TASK PROMPT. Exactly reproduce all the records, keeping pictures out of the copy.
═════ TASK INPUT
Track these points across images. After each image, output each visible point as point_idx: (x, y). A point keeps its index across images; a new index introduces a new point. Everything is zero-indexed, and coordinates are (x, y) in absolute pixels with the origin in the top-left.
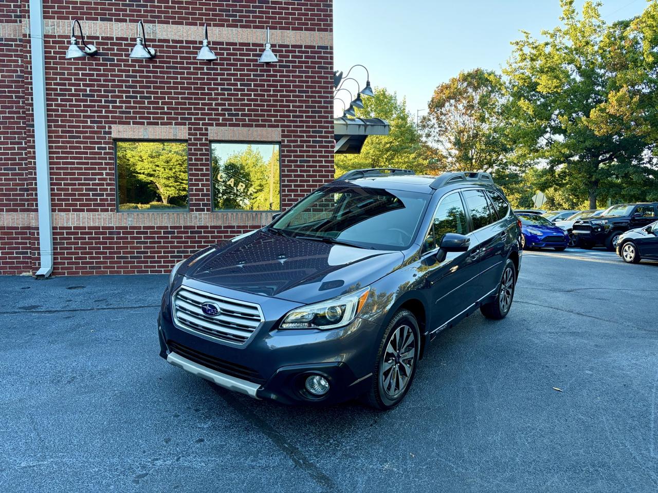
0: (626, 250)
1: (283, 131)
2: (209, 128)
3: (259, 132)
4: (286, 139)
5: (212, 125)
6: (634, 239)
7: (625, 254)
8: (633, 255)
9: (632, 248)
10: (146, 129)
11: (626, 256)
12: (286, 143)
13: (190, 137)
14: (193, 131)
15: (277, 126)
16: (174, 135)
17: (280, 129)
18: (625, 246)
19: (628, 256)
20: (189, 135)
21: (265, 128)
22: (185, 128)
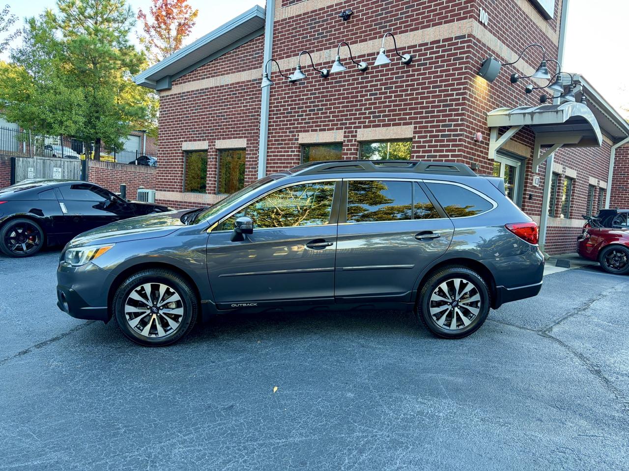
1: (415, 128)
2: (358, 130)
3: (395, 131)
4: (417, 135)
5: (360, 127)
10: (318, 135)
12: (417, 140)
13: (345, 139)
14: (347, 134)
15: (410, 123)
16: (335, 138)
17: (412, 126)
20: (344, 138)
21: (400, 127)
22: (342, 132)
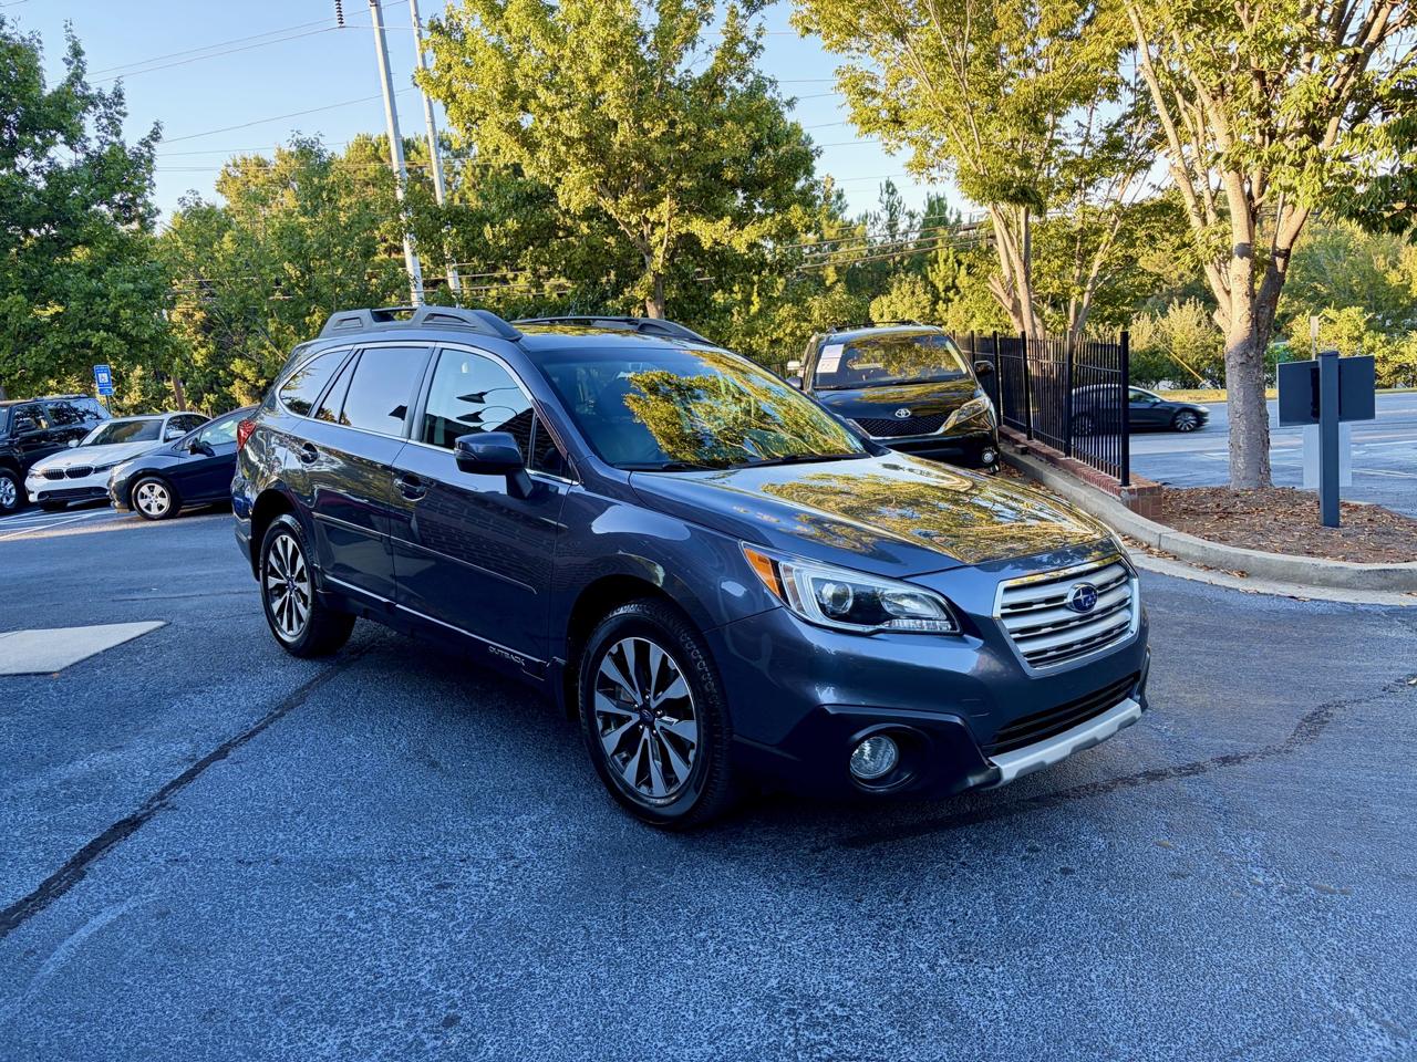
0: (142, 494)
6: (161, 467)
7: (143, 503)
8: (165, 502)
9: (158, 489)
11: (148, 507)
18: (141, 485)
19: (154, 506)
══════════
TASK RESPONSE.
Track these points across images. After each image, output each visible point as point_idx: (x, y). A point keeps its index across images; a new index introduces a new point. Everything is zero-indexed, and coordinates are (x, y) in absolute pixels with the origin in the top-left.
0: (626, 250)
1: (283, 131)
2: (209, 128)
3: (259, 132)
4: (286, 139)
5: (212, 125)
6: (634, 239)
7: (625, 254)
8: (633, 255)
9: (632, 248)
10: (146, 129)
11: (626, 256)
12: (286, 143)
13: (190, 137)
14: (193, 131)
15: (277, 126)
16: (174, 135)
17: (280, 129)
18: (625, 246)
19: (628, 256)
20: (189, 135)
21: (265, 128)
22: (185, 128)
1: (415, 128)
2: (358, 130)
3: (395, 131)
4: (417, 135)
5: (360, 127)
10: (318, 135)
12: (417, 140)
13: (345, 139)
14: (347, 134)
15: (410, 123)
16: (335, 138)
17: (412, 126)
20: (344, 138)
21: (400, 127)
22: (342, 132)
0: (142, 494)
6: (161, 467)
7: (143, 503)
8: (165, 502)
9: (158, 489)
11: (148, 507)
18: (141, 485)
19: (154, 506)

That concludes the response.